Scenario
I am trying to develop a Javascript text highlight function. It receives in input a text to search inside, an array of tokens to be searched, a class to wrap the found matches:
var fmk = fmk || {};
fmk.highlight = function (target, tokens, cls) {
var token, re;
if (tokens.length > 0) {
token = tokens.pop();
re = new RegExp(token, "gi");
return this.highlight(
target.replace(re, function (matched) {
return "<span class=\"" + cls + "\">" + matched + "</span>";
}), tokens, cls);
}
else { return target; }
};
It is based on a recursive replace that wraps a <span> tag around the found matches.
Issues
if there are two tokens, and the latter is a substring of the former then only the latter token will be highligthed. In the jsFiddle example try these tokens: 'ab b'.

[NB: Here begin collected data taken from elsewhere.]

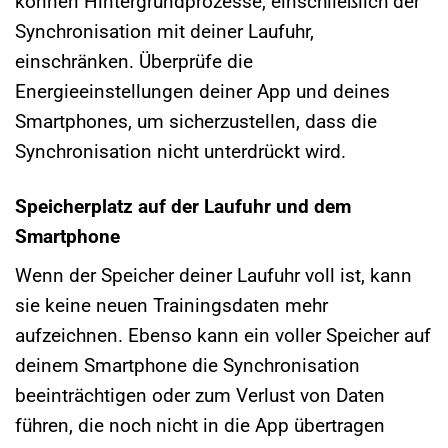
können Hintergrundprozesse, einschließlich der
Synchronisation mit deiner Laufuhr,
einschränken. Überprüfe die
Energieeinstellungen deiner App und deines
Smartphones, um sicherzustellen, dass die
Synchronisation nicht unterdrückt wird.
Speicherplatz auf der Laufuhr und dem
Smartphone
Wenn der Speicher deiner Laufuhr voll ist, kann
sie keine neuen Trainingsdaten mehr
aufzeichnen. Ebenso kann ein voller Speicher auf
deinem Smartphone die Synchronisation
beeinträchtigen oder zum Verlust von Daten
führen, die noch nicht in die App übertragen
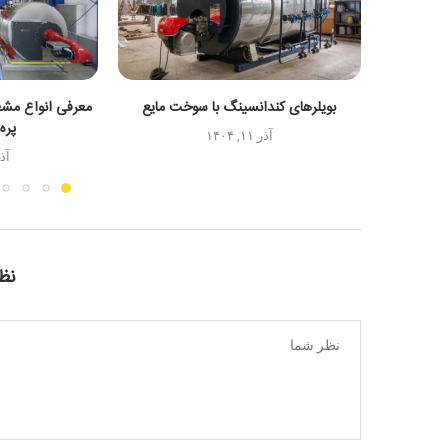
بویلرهای کندانسینگ با سوخت مایع
معرفی انواع مش
پره
آذر ۱۱, ۱۴۰۴
آذر ۱۱
نظر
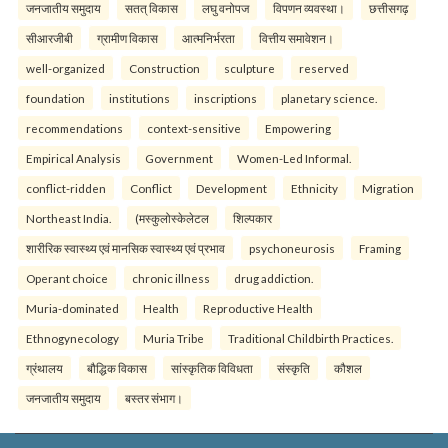
जनजातीय समुदाय
सतत् विकास
लघु वनोपज
विपणन व्यवस्था।
छत्तीसगढ़
सीआरजीबी
ग्रामीण विकास
आत्मनिर्भरता
वित्तीय समावेशन।
well-organized
Construction
sculpture
reserved
foundation
institutions
inscriptions
planetary science.
recommendations
context-sensitive
Empowering
Empirical Analysis
Government
Women-Led Informal.
conflict-ridden
Conflict
Development
Ethnicity
Migration
Northeast India.
(मस्कुलोस्केलेटल
शिल्पकार
शारीरिक स्वास्थ्य एवं मानसिक स्वास्थ्य एवं प्रभाव
psychoneurosis
Framing
Operant choice
chronic illness
drug addiction.
Muria-dominated
Health
Reproductive Health
Ethnogynecology
Muria Tribe
Traditional Childbirth Practices.
ग्रंथालय
बौद्धिक विकास
सांस्कृतिक विविधता
संस्कृति
कौशल
जनजातीय समुदाय
बस्तर संभाग।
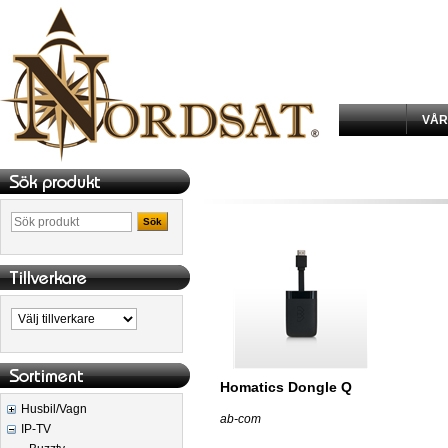
VÅR
Sök
Homatics Dongle Q
Husbil/Vagn
ab-com
IP-TV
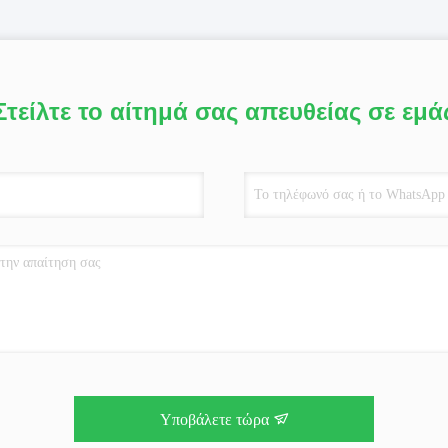
Στείλτε το αίτημά σας απευθείας σε εμά
Υποβάλετε τώρα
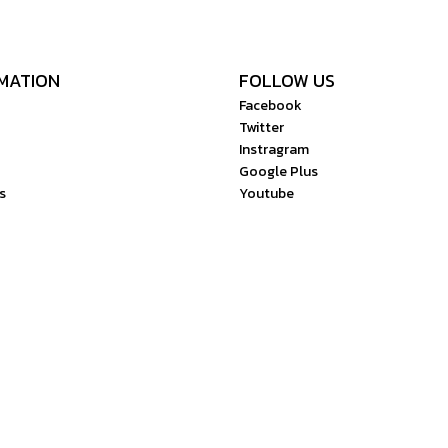
MATION
FOLLOW US
Facebook
Twitter
Instragram
Google Plus
s
Youtube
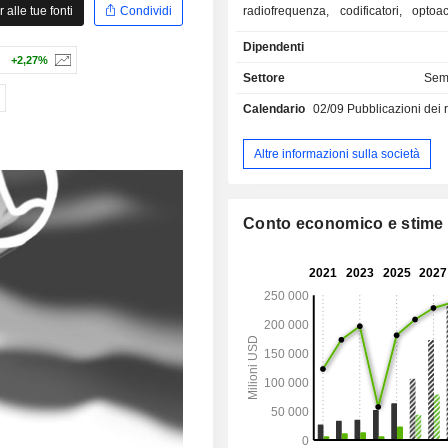
alle tue fonti
Condividi
radiofrequenza, codificatori, optoac
trasmettitori e ricevitori in fibra otti
Dipendenti
fatturato netto è ripartito per m
+2,27%
semiconduttori (57,7%) e infrastruttu
Settore
Semi
Le vendite nette sono dis
Calendario
02/09
Pubblicazioni dei risulta
geograficamente come segue: 
(29,6%), Asia/Pacifico (56,2%) ed E
Oriente/Africa (14,2%).
Altre informazioni sulla società
Conto economico e stime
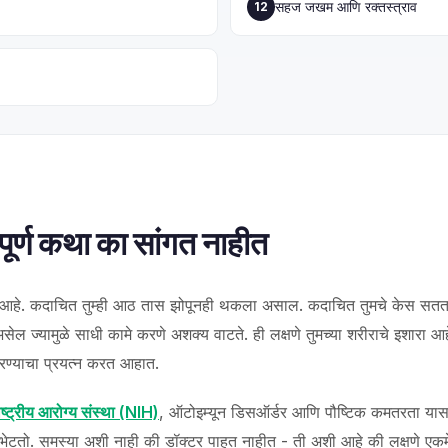
सहज जखम आणि रक्तस्त्राव
12
पूर्ण कथा का सांगत नाहीत
बड आहे. कदाचित तुम्ही आठ तास झोपूनही थकला असाल. कदाचित तुमचे केस 
ेल ज्यामुळे साधी कामे करणे अशक्य वाटते. ही लक्षणे तुमच्या शरीराचे इशारा आहे
 करण्याचा प्रयत्न करत आहात.
ाष्ट्रीय आरोग्य संस्था (NIH)
, ऑटोइम्यून डिसऑर्डर आणि पौष्टिक कमतरता यासारख्
ंना भेटतो. समस्या अशी नाही की डॉक्टर पाहत नाहीत - ती अशी आहे की लक्षणे ए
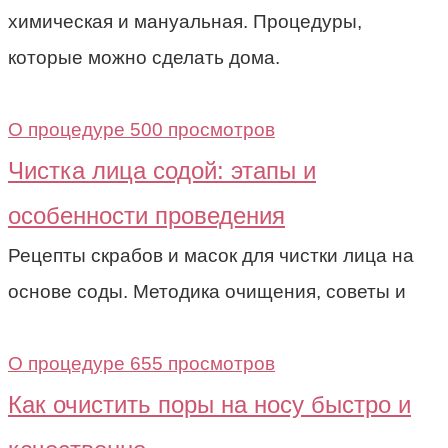
химическая и мануальная. Процедуры,
которые можно сделать дома.
О процедуре
500 просмотров
Чистка лица содой: этапы и
особенности проведения
Рецепты скрабов и масок для чистки лица на
основе соды. Методика очищения, советы и
О процедуре
655 просмотров
Как очистить поры на носу быстро и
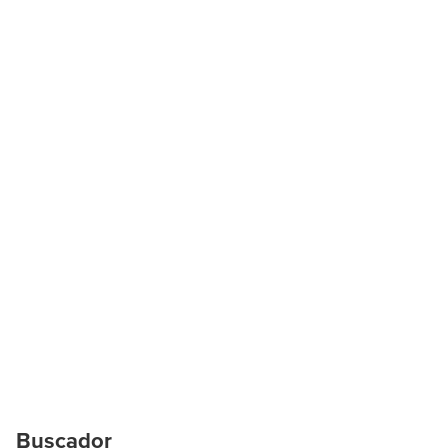
Buscador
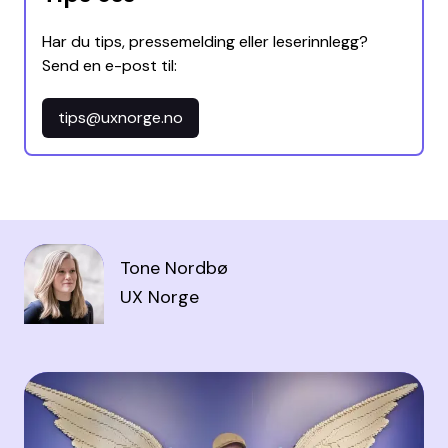
Har du tips, pressemelding eller leserinnlegg?
Send en e-post til:
tips@uxnorge.no
Tone Nordbø
UX Norge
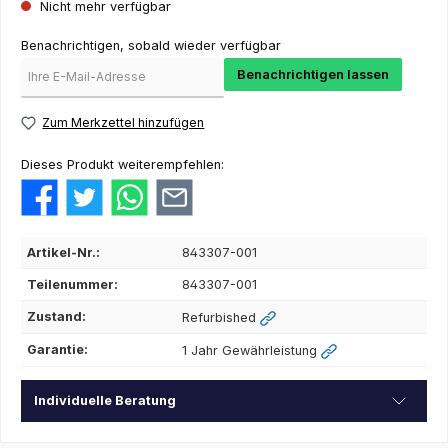
Nicht mehr verfügbar
Benachrichtigen, sobald wieder verfügbar
Benachrichtigen lassen
Zum Merkzettel hinzufügen
Dieses Produkt weiterempfehlen:
Artikel-Nr.:
843307-001
Teilenummer:
843307-001
Zustand:
Refurbished
Garantie:
1 Jahr Gewährleistung
Individuelle Beratung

if the tokens contains a substring of the wrapper sequence (i.e.
<span class="[className]"></span>) and another matching token, then the highlight fails and returns a dirty result. In the jsFiddle example try these tokens: 'red ab'.
Note that single character tokens are admitted in the actual application.
Questions
How to avoid these errors? I figured out these approaches:
To pre-process the tokens, removing the tokens that are substrings of others. Disadvantages: it requires O(n^2) searches in the pre-processing phase in case of n tokens; good matches are cut off.
To pre-process the matches BEFORE applying the wrapper, in order to cut off only the substrings matches. Disadvantages: again, further computation required. Anyway, I don't know where to start from implement this inside the replace callback function.